**WHAT YOU ARE ASKED TO DO:** Pictures appear among the records. Write out all else exactly as it stands.

**DATA LISTING:**
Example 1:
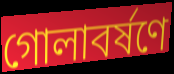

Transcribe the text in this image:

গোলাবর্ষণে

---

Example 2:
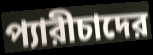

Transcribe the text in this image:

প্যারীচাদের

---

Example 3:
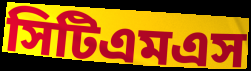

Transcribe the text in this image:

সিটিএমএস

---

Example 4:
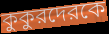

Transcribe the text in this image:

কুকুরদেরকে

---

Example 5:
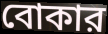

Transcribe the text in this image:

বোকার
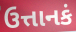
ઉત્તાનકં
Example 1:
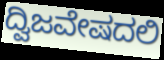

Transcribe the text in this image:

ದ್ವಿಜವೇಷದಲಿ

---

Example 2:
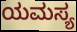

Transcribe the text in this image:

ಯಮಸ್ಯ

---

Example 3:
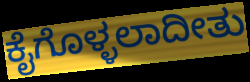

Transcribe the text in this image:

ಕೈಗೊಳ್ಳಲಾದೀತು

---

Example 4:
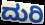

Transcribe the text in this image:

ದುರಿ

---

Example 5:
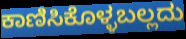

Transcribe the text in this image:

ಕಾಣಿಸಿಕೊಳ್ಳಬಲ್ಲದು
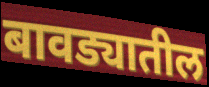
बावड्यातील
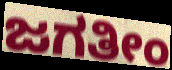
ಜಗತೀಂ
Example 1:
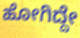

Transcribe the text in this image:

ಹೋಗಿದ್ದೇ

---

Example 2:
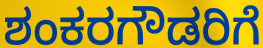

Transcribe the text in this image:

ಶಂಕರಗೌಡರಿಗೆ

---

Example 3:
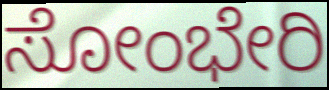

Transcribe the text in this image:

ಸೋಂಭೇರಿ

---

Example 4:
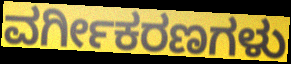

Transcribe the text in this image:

**SOLUTION:**
Example 1:

Transcribe the text in this image:

গোলাবর্ষণে

---

Example 2:

Transcribe the text in this image:

প্যারীচাদের

---

Example 3:

Transcribe the text in this image:

সিটিএমএস

---

Example 4:

Transcribe the text in this image:

কুকুরদেরকে

---

Example 5:

Transcribe the text in this image:

বোকার
ઉત્તાનકં
Example 1:

Transcribe the text in this image:

ದ್ವಿಜವೇಷದಲಿ

---

Example 2:

Transcribe the text in this image:

ಯಮಸ್ಯ

---

Example 3:

Transcribe the text in this image:

ಕೈಗೊಳ್ಳಲಾದೀತು

---

Example 4:

Transcribe the text in this image:

ದುರಿ

---

Example 5:

Transcribe the text in this image:

ಕಾಣಿಸಿಕೊಳ್ಳಬಲ್ಲದು
बावड्यातील
ಜಗತೀಂ
Example 1:

Transcribe the text in this image:

ಹೋಗಿದ್ದೇ

---

Example 2:

Transcribe the text in this image:

ಶಂಕರಗೌಡರಿಗೆ

---

Example 3:

Transcribe the text in this image:

ಸೋಂಭೇರಿ

---

Example 4:

Transcribe the text in this image:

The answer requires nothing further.